JAKARTA, KOMPAS.com – Museum Bahari adalah museum yang menyimpan koleksi kebaharian dan kenelayanan bangsa Indonesia dari Sabang sampai Merauke. Museum ini beralamat di Jalan Pasar Ikan Nomor 1 Sunda Kelapa, Penjaringan, Jakarta Utara.
Museum yang sudah berusia 300 tahun ini menyimpan begitu banyak sejarah kemaritiman Indonesia.
Mulai dari zaman VOC bangunan museum sempat dijadikan gudang rempah, hingga kini memuat berbagai koleksi kemaritiman dari berbagai daerah di Indonesia.
Baca juga: Sejarah Museum Bahari, dari Gudang Rempah hingga Penyimpanan Senjata
Namun, tahukah kamu terdapat 4 koleksi unik yang menjadi primadona Museum Bahari ini? Konon, tiga koleksi ini memiliki cerita yang menarik wisatawan untuk melihatnya.
Menurut pemandu wisata Museum Bahari, Sukma Wijaya, 4 koleksi ini di antaranya, Meriam VOC, Kapal Jukung Barito, rangka perahu Phinisi, dan koleksi rempah dari berbagai daerah di Indonesia. Simak lengkapnya, berikut ini.
Tak banyak orang yang tahu bahwa di Museum Bahari juga terdapat Meriam VOC. Museum Bahari memang dikenal sebagai museum yang menyimpan koleksi maritim dari berbagai daerah di Indonesia.
Meriam atau kanon adalah sejenis artileri, yang umumnya berukuran besar dan berbentuk tabung, dan menggunakan bubuk mesiu atau bahan pendorong lainnya untuk menambahkan proyektil.
Meriam memiliki bermacam-macam ukuran kaliber, jangkauan, sudut temak, dan daya tembak. Lebih dari satu jenis Meriam umumnya diguanakan dalam medan pertempuran.

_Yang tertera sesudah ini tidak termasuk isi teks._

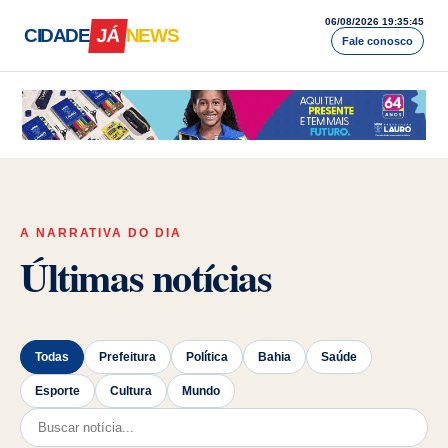
06/08/2026 19:35:47
CIDADE
JÁ
NEWS
Fale conosco
Cidade Já News — A Bahia acontece a
A NARRATIVA DO DIA
Últimas notícias
Todas
Prefeitura
Política
Bahia
Saúde
Esporte
Cultura
Mundo
Pesquisar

Sekadar informasi, Meriam peninggalan VOC termasuk koleksi terlama di Museum Bahari. Meriam pada zaman VOC biasanya dilengkapi ukiran lambang VOC dan ukiran huruf yang merupakan inisial dari koleksi asal Meriam.
Museum Bahari memiliki 6 koleksi Meriam VOC yang semuanya terawat di Gedung A museum.
Koleksi unik kedua ini dikenal dengan nama Jukung Barito atau nama lainnya Jukung Hawai. Jukung Barito merupakan koleksi yang berasal dari Kalimantan Selatan.
Keunikan Jukung Barito ini terletak pada proses pembuatannya. Tahukah kamu bahwa Jukung Barito terbuat dari satu batang pohon yang kemudian bagian tengah pohon tersebut dilubangi, dan dipanaskan selama 7 hari 7 malam tanpa mengenai api.
Proses pertama tersebut dikenal dengan nama Bakal Jukung. Nantinya, kayu akan nampak mekar dan setelah maksimal disambungkan papan dan masuk ke proses tahapan kedua.
Tahapan kedua bernama Bangon Jukung. Pada tahap ini merupakan hasil dari proses lanjutan dalam pembuatan Jukung Barito setelah Bakal Jukung.
Setelah proses pembuatan selesai, Jukung Barito digunakan untuk perdagangan di Pasar Apung, Kalimantan Selatan.